*** PASSAGE

And the stunning lobby at the Empire State Building certainly sets the tone for the property. After the company finished a renovation in 2009 that took longer than the one year and 45 days it took a team led by former Governor Al Smith to build the entire original structure, the lobby’s shiny marble floors, maroon-uniformed staff and an astrological ceiling motif fashioned as industrial gears evoke a bygone era. New features like four new tenant-only entrances and 10 visitor-only entrances that allow the roughly 11,000 tenants and building staff to avoid the millions of tourist visitors and greening programs targeting a 38 percent emissions cut—have allowed ownership to attract “top flight” tenants like the Federal Deposit Insurance Corporation, Skanksa construction and beauty products manufacturer Coty, said Gregg Slotnick, a vice president for commercial leasing at HelmsleySpear.

******

→ **USING THE INFORMATION**
1 > Name every feature of the lobby that the Empire State Building passage says evokes a bygone era.
2 > Turn the Empire State Building passage, which begins "And the stunning lobby," into a short bulleted list that keeps its main facts.
The entries that follow have no connection to the passage about the Empire State Building lobby.

*** DATA EXTRACT

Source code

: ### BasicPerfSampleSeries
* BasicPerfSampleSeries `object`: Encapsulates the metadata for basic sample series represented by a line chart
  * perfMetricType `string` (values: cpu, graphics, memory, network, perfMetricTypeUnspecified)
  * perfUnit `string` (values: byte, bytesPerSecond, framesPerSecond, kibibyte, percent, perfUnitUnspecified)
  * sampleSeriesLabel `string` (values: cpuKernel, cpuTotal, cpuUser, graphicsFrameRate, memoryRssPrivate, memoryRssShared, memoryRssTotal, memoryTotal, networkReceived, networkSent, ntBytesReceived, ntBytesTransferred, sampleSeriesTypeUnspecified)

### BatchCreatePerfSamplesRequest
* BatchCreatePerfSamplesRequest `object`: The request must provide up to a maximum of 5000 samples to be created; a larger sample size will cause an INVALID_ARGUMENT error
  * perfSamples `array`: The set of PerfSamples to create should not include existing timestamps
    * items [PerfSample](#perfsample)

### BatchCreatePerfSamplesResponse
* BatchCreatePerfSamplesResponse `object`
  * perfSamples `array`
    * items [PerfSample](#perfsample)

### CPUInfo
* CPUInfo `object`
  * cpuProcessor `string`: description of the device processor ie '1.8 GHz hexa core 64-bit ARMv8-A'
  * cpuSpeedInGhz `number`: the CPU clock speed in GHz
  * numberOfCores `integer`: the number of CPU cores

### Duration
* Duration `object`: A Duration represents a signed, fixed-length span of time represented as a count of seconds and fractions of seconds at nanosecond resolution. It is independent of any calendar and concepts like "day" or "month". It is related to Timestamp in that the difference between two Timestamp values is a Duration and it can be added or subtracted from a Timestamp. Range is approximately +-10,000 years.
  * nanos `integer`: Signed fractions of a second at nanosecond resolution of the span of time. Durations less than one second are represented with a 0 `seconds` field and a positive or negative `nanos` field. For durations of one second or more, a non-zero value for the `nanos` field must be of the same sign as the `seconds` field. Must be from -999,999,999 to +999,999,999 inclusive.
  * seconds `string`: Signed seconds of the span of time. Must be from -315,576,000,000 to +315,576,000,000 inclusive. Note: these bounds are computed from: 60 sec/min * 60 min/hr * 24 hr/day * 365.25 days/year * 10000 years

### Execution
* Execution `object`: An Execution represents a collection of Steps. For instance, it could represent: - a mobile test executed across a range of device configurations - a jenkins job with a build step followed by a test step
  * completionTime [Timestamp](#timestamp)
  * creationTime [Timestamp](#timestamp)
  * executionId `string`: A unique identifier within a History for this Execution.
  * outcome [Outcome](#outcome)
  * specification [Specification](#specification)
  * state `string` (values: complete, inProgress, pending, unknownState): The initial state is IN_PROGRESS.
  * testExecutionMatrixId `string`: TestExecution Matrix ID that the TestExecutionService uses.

******

→ **RESPONSES PER TASK**
1 >
- Shiny marble floors
- Maroon-uniformed staff
- An astrological ceiling motif fashioned as industrial gears

2 >
- The lobby sets the tone for the property.
- The 2009 renovation took longer than the one year and 45 days it took a team led by former Governor Al Smith to build the original structure.
- The lobby's marble floors, maroon-uniformed staff and gear-style astrological ceiling evoke a bygone era.
- New features include:
  - four tenant-only entrances and 10 visitor-only entrances, which let about 11,000 tenants and staff avoid millions of tourists
  - greening programs aimed at a 38 percent emissions cut
- According to Gregg Slotnick, a vice president for commercial leasing at HelmsleySpear, these changes have drawn "top flight" tenants such as the Federal Deposit Insurance Corporation and Coty.